The Parade starts at 44th Street at 11 a.m. on Saturday morning, and will venture up Fifth Avenue past St. Patrick Cathedral through to the American Irish Historical Society at 83rd, where it will finish between 4:30 and 5 p.m.
For those who can't make it to the parade live, there is a live stream on NBC's New York website. Check your local listings for the correct channel.
The best places to view the parade -- and avoid the mass crowds celebrating St. Patty’s Day -- are north of 66th Street and Fifth Avenue, according to the parade's website. The upper steps of the Metropolitan Museum of Art also provide a great bird’s eye view to watch parade goers. Since the parade ends at 83rd Street, 86th Street is a great place to catch the parade as it comes to an end.
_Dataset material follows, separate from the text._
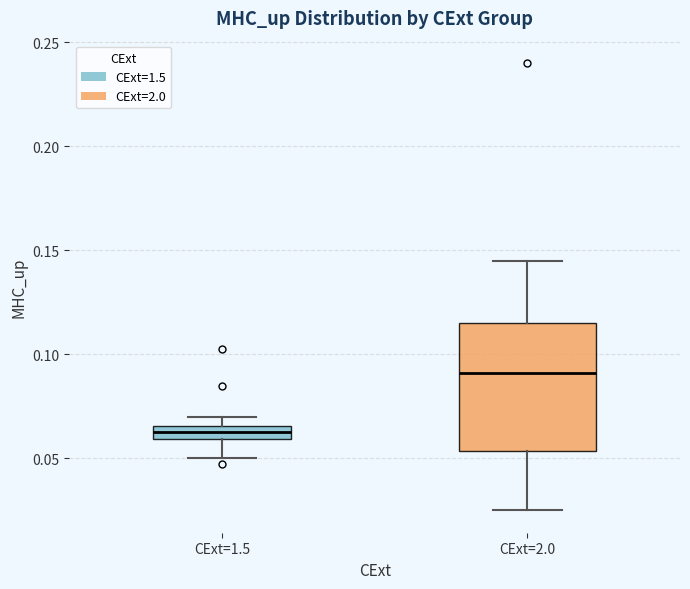

Comparing the boxes themselves (not the whiskers), which one is the tallest?

CExt=2.0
For 2013, the grand marshal is Alfred E. Smith IV, CEO of AE Smith Associates and the great-grandson of legendary former NYC governor Al Smith.
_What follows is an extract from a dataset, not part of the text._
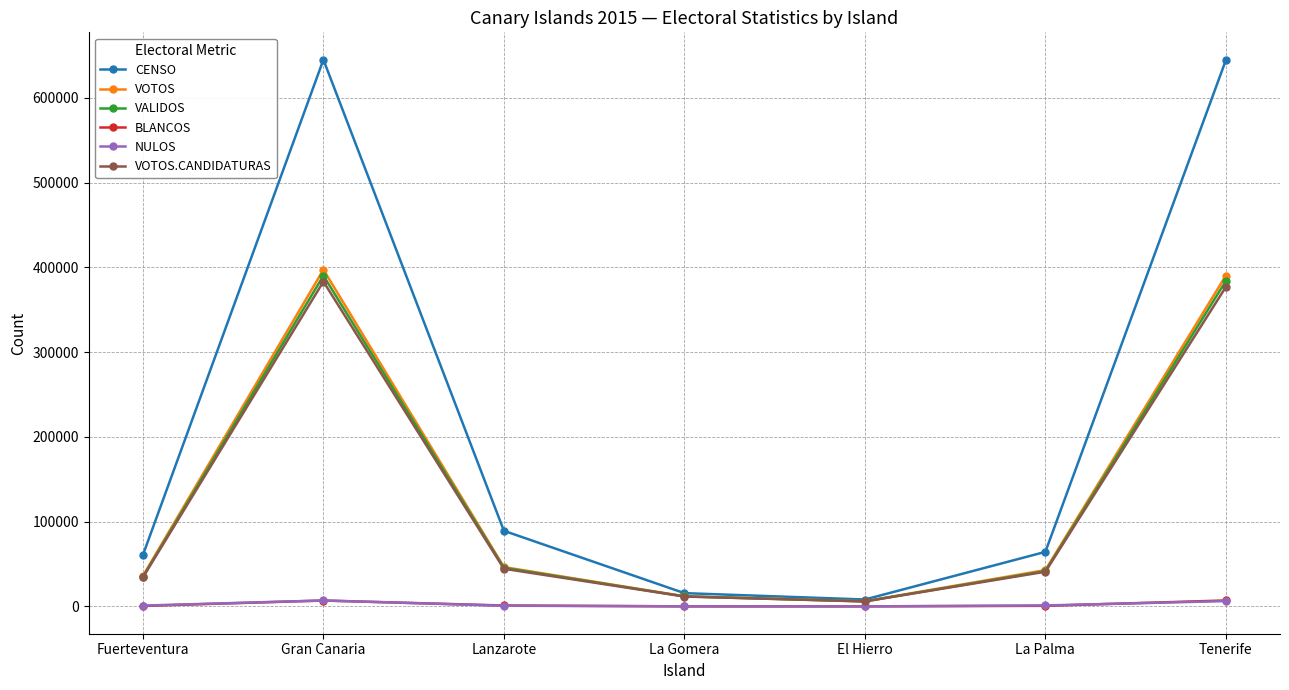

What are all the series names shown in the legend?

CENSO, VOTOS, VALIDOS, BLANCOS, NULOS, VOTOS.CANDIDATURAS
Those who march in the parade sing and play pipes to Irish tunes just like military units who originally organized the parade. The line of march is also listed on the parade website.
The parade tradition began in 1762, when the first parade if Irish ex-patriots and military in New York marched on lower Broadway. However, in 1812, Irish beneficial societies took over as hosts and sponsors of the event. Since, the parade has become the oldest, biggest and best in the world, according to the official website, as revelers come out from all over the world just to wear green - 82 percent of participants will be wearing the holiday color -- and strut in the parade in New York City.
Throughout its history, the parade has been held in honor of the Patron Saint of Ireland and the Archdiocese of New York, the parade committee wrote on their website.